Re: [PATCH] exec argument expansion can inappropriately trigger OOM-killer

Solar Designer <solar@xxxxxxxxxxxx> · Mon, 30 Aug 2010 23:48:06 +0400

On Mon, Aug 30, 2010 at 03:06:16AM -0700, Roland McGrath wrote:
> And I say, if your userland process could really allocate another 200GB,
> then more power to you, you can do it with an exec too.  If you could do
> the same with a userland stack allocation, and spend all that time in
> strlen calls and then memcpy, you can do it inside execve too.  If it
> takes days, that's what you asked for, and it's your process.  It just
> ought to be every bit (or near enough) as preemptible and interruptible
> as that normal userland activity ought to be.

This makes sense to me.  However, introducing a new preemption point
may violate assumptions under which the code was written and reviewed
in the past.  In the worst case, we'd introduce/expose race conditions
allowing for privilege escalation.

> So, perhaps we want this (count already has a cond_resched in its loop):

Good point re: count() already having this (I think it did not in 2.2).

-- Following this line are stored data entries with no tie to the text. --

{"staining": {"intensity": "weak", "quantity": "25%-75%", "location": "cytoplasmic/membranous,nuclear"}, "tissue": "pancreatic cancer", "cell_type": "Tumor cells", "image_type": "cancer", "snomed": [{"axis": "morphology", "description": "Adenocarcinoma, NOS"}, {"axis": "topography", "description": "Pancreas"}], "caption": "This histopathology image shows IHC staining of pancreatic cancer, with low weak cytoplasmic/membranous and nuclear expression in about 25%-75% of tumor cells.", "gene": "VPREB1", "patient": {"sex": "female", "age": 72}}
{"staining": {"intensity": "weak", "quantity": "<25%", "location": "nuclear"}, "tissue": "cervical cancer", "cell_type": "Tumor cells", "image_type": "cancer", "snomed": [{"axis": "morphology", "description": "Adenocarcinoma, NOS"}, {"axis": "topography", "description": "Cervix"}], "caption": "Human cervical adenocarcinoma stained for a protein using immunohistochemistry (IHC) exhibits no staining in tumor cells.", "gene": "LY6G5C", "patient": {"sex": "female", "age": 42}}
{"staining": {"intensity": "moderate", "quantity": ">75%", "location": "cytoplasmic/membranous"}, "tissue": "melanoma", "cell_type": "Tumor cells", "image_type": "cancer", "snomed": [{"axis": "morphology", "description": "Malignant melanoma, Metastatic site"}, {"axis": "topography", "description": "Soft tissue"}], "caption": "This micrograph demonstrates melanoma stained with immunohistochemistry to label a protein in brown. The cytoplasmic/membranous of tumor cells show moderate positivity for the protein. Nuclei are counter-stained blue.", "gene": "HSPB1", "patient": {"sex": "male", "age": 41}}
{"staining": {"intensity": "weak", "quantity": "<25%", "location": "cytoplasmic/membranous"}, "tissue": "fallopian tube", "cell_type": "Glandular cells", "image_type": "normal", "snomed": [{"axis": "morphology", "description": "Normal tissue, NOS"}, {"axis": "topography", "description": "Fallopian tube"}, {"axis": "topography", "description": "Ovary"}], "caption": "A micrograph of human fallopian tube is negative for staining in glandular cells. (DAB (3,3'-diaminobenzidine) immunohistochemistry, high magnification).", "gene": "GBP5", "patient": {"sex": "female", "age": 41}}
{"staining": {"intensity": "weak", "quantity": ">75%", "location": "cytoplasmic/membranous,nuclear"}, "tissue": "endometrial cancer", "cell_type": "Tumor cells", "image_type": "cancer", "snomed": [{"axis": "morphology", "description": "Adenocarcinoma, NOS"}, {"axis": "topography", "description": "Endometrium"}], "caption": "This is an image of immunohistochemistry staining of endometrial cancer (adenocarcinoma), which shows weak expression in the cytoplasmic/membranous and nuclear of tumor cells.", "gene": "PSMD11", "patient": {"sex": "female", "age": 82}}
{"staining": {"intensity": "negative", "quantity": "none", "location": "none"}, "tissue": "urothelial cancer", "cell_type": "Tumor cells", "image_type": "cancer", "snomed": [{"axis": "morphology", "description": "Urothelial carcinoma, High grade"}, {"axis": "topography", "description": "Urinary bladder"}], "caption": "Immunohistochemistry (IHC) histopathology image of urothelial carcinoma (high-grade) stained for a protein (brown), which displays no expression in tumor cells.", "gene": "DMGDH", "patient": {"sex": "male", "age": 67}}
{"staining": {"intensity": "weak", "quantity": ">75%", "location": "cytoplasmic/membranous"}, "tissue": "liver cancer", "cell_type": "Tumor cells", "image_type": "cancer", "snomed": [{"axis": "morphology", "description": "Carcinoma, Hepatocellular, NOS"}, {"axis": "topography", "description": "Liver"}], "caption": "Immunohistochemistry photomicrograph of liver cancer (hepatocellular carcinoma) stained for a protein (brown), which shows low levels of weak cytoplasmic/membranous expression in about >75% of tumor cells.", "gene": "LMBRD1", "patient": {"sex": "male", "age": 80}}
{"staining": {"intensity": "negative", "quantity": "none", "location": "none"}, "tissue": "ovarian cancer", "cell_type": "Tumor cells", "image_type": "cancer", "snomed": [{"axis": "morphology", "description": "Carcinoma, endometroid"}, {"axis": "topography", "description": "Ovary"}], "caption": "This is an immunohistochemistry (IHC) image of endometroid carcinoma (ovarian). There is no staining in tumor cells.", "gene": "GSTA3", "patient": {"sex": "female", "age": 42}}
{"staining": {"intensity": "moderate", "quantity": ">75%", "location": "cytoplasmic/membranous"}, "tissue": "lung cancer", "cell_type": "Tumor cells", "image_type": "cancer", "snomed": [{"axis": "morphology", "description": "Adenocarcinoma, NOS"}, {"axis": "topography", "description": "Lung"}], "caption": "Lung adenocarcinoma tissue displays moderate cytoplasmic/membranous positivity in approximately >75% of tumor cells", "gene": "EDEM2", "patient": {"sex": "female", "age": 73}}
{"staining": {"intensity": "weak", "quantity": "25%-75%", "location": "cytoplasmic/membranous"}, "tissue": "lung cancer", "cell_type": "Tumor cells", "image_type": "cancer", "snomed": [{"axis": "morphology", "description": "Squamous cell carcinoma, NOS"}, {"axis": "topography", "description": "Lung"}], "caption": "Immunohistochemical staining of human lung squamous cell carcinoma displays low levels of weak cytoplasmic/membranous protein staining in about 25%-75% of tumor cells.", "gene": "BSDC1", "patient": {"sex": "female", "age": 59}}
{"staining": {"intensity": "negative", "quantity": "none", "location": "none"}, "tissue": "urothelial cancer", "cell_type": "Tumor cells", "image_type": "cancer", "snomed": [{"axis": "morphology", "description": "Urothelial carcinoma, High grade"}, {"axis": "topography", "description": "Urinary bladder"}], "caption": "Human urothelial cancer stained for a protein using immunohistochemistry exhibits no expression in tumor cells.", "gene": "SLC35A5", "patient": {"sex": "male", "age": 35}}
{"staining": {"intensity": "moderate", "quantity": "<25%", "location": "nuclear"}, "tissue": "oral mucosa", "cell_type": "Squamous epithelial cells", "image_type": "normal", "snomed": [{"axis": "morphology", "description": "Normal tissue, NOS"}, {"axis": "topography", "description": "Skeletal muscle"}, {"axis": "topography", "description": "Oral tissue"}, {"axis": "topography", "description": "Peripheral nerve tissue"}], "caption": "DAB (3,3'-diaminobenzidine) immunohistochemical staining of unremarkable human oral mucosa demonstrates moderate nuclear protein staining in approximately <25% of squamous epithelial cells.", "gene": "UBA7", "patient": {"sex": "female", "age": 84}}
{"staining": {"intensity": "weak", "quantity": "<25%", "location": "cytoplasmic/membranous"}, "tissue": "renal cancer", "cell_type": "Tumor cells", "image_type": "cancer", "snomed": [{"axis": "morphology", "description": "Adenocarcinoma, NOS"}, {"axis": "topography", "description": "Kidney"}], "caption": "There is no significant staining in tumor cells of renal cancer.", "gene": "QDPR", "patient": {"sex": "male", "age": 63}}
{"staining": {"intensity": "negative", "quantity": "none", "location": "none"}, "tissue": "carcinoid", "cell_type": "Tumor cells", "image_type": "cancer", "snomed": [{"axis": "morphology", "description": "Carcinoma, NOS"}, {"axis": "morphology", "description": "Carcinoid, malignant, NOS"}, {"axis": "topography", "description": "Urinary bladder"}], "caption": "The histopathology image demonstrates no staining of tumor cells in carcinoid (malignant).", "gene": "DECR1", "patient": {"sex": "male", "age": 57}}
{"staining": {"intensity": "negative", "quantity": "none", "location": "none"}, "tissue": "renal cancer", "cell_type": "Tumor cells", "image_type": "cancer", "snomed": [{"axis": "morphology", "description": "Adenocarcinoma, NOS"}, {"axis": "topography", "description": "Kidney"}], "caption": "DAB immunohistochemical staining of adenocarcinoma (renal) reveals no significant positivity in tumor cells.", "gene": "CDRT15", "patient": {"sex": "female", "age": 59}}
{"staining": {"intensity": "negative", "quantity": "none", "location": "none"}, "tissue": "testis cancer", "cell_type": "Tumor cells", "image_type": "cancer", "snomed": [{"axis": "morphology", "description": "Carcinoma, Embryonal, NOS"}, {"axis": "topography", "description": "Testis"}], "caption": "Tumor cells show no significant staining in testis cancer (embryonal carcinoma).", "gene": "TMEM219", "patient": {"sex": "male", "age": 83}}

> @@ -400,6 +403,10 @@ static int copy_strings(int argc, const 
>  		int len;
>  		unsigned long pos;
>  
> +		if (signal_pending(current))
> +			return -ERESTARTNOINTR;
> +		cond_resched();

So, in current kernels, you're making it possible for more kinds of
things to change after prepare_binprm() but before
search_binary_handler().  We'd need to check for possible implications
of this.

I must admit I am not familiar with what additional kinds of things may
change when execution is preempted.  This made a significant difference
in some much older kernels (many years ago), but now that the kernel
makes a lot less use of locking most things may be changed by another
CPU even without preemption.  So does anyone have a list of what
additional risks we're exposed to, if any, when we allow preemption in
current kernels?

> Has someone reported this BUG_ON failure mode with a reproducer?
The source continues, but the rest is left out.